His reading the night I found him shaking his BS reading was 0.8. Most of the hypos he COULD catch at around 3.5 -3.8. But after having thousands of them he stopped being able to tell when his sugar crash was happening - which is apparently a thing. Then they would be as low as 1.2.
 
That could have been me. At diagnosis I was told I was type 1, given insulin and left to sort it out for myself.

Thankfully almost by sheer accident, when my BG kept dropping dangerously low, I rang 111 who agreed (via a doctor) that was ok to stop the meds!!! So, in my ignorance and belief that the doctors knew what they were doing, I stopped all meds! The result was good BGs from that point! Six months later I was rediagnosed as a type 2 diabetic. 2 years after that I was labelled as 'in remission'.

I wonder what would have happened if I had carried on with the insulin... and they wonder why I doubt the medics all the time!
 
You possibly would have ended up like my partner. Broken.

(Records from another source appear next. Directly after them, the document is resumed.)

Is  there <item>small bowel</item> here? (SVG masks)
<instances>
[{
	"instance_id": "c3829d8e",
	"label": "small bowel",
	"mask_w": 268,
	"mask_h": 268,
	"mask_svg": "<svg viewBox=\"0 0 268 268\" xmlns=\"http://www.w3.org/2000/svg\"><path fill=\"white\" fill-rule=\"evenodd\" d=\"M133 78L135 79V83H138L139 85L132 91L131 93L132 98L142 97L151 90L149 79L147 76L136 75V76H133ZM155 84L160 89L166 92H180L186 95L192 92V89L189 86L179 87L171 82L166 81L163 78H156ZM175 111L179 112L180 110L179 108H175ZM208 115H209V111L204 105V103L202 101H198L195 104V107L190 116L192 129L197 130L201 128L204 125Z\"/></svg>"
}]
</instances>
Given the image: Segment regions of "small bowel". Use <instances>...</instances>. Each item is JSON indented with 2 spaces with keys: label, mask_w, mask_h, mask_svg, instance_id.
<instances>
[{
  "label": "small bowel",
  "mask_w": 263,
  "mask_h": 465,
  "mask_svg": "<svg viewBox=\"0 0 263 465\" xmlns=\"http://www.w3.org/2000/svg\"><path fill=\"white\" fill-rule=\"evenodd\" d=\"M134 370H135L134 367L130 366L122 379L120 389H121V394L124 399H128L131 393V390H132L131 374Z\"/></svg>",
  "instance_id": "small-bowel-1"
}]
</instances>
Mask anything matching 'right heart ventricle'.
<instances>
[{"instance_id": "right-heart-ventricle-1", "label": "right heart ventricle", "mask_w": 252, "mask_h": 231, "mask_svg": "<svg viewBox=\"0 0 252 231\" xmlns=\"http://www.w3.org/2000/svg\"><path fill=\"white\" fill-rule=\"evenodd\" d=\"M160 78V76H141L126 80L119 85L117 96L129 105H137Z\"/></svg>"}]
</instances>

He has neuropathy, tendonopathy and odema in your eyes which could make you blind. He gets injected into his eyeballs once a month to try and save his sight.

I’m pleased things worked out for you. ❤️

My partner tried stopping his insulin treatment quite frequently too - to give himself recovery time. He would eat small amounts to regulate sugars. He TOLD all his doctors this. Why they didn’t put 2and 2 together is beyond my ability to understand.